-------- DATA RECORDS

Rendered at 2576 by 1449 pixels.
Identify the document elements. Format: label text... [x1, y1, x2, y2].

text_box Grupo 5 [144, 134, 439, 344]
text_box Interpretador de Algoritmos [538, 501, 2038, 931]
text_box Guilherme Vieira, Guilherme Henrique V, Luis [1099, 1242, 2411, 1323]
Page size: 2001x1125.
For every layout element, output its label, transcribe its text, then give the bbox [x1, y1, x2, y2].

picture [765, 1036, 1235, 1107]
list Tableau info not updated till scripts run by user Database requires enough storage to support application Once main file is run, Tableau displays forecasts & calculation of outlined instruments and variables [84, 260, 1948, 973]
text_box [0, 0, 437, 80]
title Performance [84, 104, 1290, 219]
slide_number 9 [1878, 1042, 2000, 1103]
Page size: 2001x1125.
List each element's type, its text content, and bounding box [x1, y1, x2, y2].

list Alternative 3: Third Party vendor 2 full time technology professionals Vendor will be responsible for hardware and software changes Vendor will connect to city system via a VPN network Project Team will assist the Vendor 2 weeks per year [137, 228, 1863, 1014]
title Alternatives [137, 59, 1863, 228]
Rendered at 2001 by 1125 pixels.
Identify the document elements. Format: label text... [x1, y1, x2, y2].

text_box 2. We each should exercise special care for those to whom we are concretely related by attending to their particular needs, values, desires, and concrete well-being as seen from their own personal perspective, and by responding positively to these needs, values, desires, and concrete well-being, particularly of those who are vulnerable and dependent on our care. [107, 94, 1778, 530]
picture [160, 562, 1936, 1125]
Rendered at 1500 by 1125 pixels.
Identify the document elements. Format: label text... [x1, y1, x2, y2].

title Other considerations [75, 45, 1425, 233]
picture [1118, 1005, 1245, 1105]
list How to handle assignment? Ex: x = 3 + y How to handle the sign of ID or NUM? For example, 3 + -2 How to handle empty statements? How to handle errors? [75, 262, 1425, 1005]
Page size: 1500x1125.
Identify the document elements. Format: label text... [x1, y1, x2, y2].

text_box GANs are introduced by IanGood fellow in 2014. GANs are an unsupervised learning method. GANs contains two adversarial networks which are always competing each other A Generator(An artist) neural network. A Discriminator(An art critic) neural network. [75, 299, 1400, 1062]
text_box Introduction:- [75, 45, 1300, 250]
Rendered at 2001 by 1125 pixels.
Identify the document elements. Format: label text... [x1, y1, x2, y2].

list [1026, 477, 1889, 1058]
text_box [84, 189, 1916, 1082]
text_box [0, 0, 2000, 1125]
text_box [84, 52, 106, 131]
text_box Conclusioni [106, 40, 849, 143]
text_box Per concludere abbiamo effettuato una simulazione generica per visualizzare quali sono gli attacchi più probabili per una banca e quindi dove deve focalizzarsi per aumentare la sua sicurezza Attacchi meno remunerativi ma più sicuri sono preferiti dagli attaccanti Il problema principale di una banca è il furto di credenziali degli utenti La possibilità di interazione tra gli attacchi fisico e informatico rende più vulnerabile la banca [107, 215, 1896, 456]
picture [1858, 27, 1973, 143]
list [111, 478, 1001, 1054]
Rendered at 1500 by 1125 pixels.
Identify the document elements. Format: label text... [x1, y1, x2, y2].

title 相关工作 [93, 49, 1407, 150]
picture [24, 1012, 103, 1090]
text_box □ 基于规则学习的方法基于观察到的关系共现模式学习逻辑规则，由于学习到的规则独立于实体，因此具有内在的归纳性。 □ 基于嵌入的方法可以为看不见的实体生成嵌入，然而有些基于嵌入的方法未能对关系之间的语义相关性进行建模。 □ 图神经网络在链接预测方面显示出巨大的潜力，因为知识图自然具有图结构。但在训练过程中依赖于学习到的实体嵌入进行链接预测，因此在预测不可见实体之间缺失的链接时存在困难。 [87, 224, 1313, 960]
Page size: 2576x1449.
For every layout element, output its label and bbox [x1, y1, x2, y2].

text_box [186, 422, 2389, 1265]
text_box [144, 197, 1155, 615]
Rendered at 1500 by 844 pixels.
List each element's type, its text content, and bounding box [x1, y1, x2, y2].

----------------

INSTRUCTIONS FOR THE TASK:
Among the entries, find each line that includes the string "size" and copy it.

ANSWER BELOW:
Page size: 2001x1125.
Page size: 2001x1125.
Page size: 1500x1125.
Page size: 2576x1449.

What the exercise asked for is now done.